Problem description:
Repeat the lines below word for word, leaving out the pictures.

[Data excerpts]
=-=-=

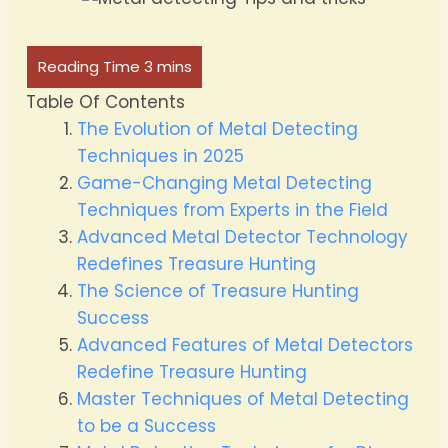
Table Of Contents
The Evolution of Metal Detecting
Techniques in 2025
Game-Changing Metal Detecting
Techniques from Experts in the Field
Advanced Metal Detector Technology
Redefines Treasure Hunting
The Science of Treasure Hunting
Success
Advanced Features of Metal Detectors
Redefine Treasure Hunting
Master Techniques of Metal Detecting
to be a Success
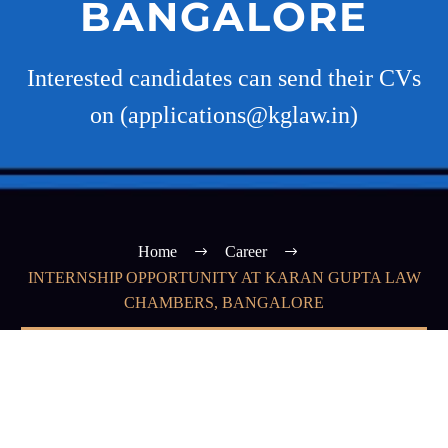
BANGALORE
Interested candidates can send their CVs
on (applications@kglaw.in)
Home
Career
INTERNSHIP OPPORTUNITY AT KARAN GUPTA LAW
CHAMBERS, BANGALORE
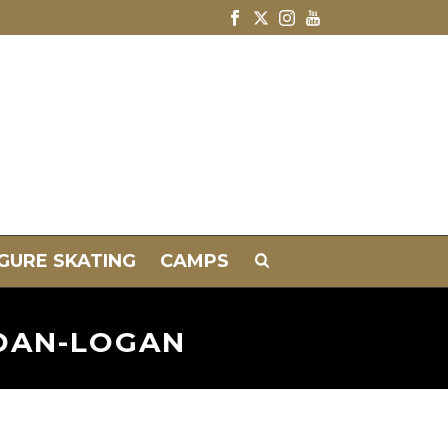
IGURE SKATING
CAMPS
NDAN-LOGAN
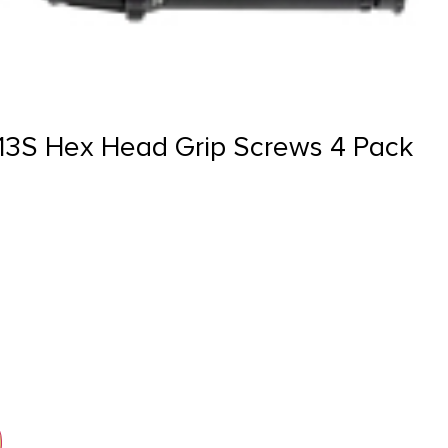
13S Hex Head Grip Screws 4 Pack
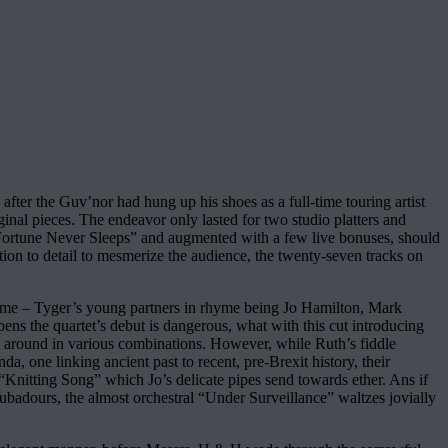
 after the Guv’nor had hung up his shoes as a full-time touring artist
ginal pieces. The endeavor only lasted for two studio platters and
 “Fortune Never Sleeps” and augmented with a few live bonuses, should
tion to detail to mesmerize the audience, the twenty-seven tracks on
ome – Tyger’s young partners in rhyme being Jo Hamilton, Mark
 the quartet’s debut is dangerous, what with this cut introducing
sed around in various combinations. However, while Ruth’s fiddle
, one linking ancient past to recent, pre-Brexit history, their
“Knitting Song” which Jo’s delicate pipes send towards ether. Ans if
oubadours, the almost orchestral “Under Surveillance” waltzes jovially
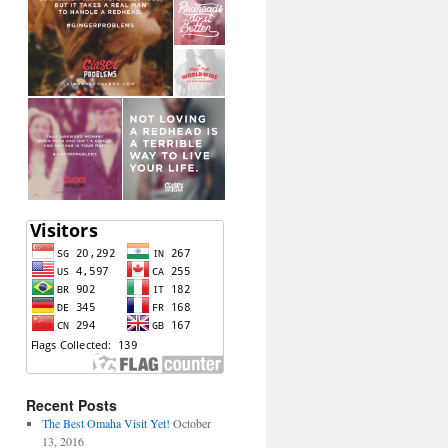
Recent Posts
The Best Omaha Visit Yet!
October
13, 2016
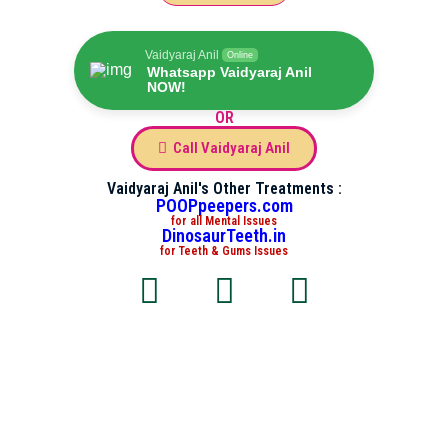
Vaidyaraj Anil
Online
Whatsapp Vaidyaraj Anil
NOW!
OR
Call Vaidyaraj Anil
Vaidyaraj Anil's Other Treatments :
POOPpeepers.com
for all Mental Issues
DinosaurTeeth.in
for Teeth & Gums Issues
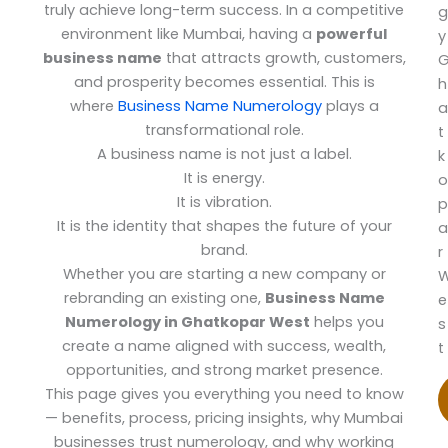
truly achieve long-term success. In a competitive
g
environment like Mumbai, having a
powerful
y
business name
that attracts growth, customers,
and prosperity becomes essential. This is
h
where
Business Name Numerology
plays a
a
transformational role.
t
A business name is not just a label.
k
It is energy.
o
It is vibration.
p
It is the identity that shapes the future of your
a
brand.
r
Whether you are starting a new company or
rebranding an existing one,
Business Name
e
Numerology in Ghatkopar West
helps you
s
create a name aligned with success, wealth,
t
opportunities, and strong market presence.
This page gives you everything you need to know
— benefits, process, pricing insights, why Mumbai
businesses trust numerology, and why working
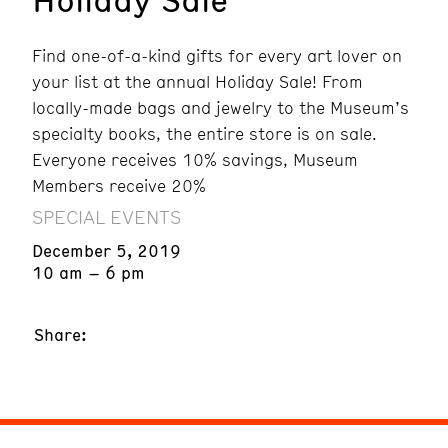
Find one-of-a-kind gifts for every art lover on
your list at the annual Holiday Sale!
From
locally-made bags and jewelry to the Museum’s
specialty books, the entire store is on sale.
Everyone receives 10% savings, Museum
Members receive 20%
SPECIAL EVENTS
December 5, 2019
10 am – 6 pm
Share:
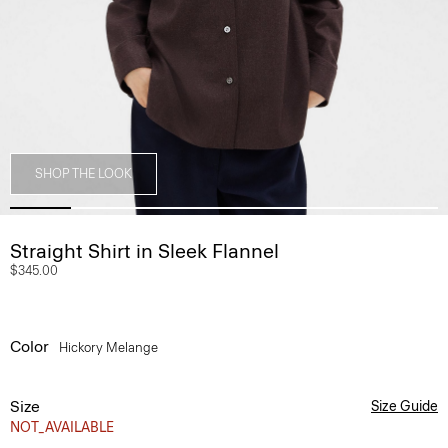
SHOP THE LOOK
Straight Shirt in Sleek Flannel
$345.00
Color
Hickory Melange
Size
Size Guide
NOT_AVAILABLE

=-=-=

The answer:
Table Of Contents
The Evolution of Metal Detecting
Techniques in 2025
Game-Changing Metal Detecting
Techniques from Experts in the Field
Advanced Metal Detector Technology
Redefines Treasure Hunting
The Science of Treasure Hunting
Success
Advanced Features of Metal Detectors
Redefine Treasure Hunting
Master Techniques of Metal Detecting
to be a Success
BANGALORE
Interested candidates can send their CVs
on (applications@kglaw.in)
Home
Career
INTERNSHIP OPPORTUNITY AT KARAN GUPTA LAW
CHAMBERS, BANGALORE
IGURE SKATING
CAMPS
NDAN-LOGAN
13S Hex Head Grip Screws 4 Pack
 after the Guv’nor had hung up his shoes as a full-time touring artist
ginal pieces. The endeavor only lasted for two studio platters and
 “Fortune Never Sleeps” and augmented with a few live bonuses, should
tion to detail to mesmerize the audience, the twenty-seven tracks on
ome – Tyger’s young partners in rhyme being Jo Hamilton, Mark
 the quartet’s debut is dangerous, what with this cut introducing
sed around in various combinations. However, while Ruth’s fiddle
, one linking ancient past to recent, pre-Brexit history, their
“Knitting Song” which Jo’s delicate pipes send towards ether. Ans if
oubadours, the almost orchestral “Under Surveillance” waltzes jovially
Recent Posts
The Best Omaha Visit Yet!
October
13, 2016
Vaidyaraj Anil
Online
Whatsapp Vaidyaraj Anil
NOW!
OR
Call Vaidyaraj Anil
Vaidyaraj Anil's Other Treatments :
POOPpeepers.com
for all Mental Issues
DinosaurTeeth.in
for Teeth & Gums Issues
truly achieve long-term success. In a competitive
g
environment like Mumbai, having a
powerful
y
business name
that attracts growth, customers,
and prosperity becomes essential. This is
h
where
Business Name Numerology
plays a
a
transformational role.
t
A business name is not just a label.
k
It is energy.
o
It is vibration.
p
It is the identity that shapes the future of your
a
brand.
r
Whether you are starting a new company or
rebranding an existing one,
Business Name
e
Numerology in Ghatkopar West
helps you
s
create a name aligned with success, wealth,
t
opportunities, and strong market presence.
This page gives you everything you need to know
— benefits, process, pricing insights, why Mumbai
businesses trust numerology, and why working
Find one-of-a-kind gifts for every art lover on
your list at the annual Holiday Sale!
From
locally-made bags and jewelry to the Museum’s
specialty books, the entire store is on sale.
Everyone receives 10% savings, Museum
Members receive 20%
SPECIAL EVENTS
December 5, 2019
10 am – 6 pm
Share:
SHOP THE LOOK
Straight Shirt in Sleek Flannel
$345.00
Color
Hickory Melange
Size
Size Guide
NOT_AVAILABLE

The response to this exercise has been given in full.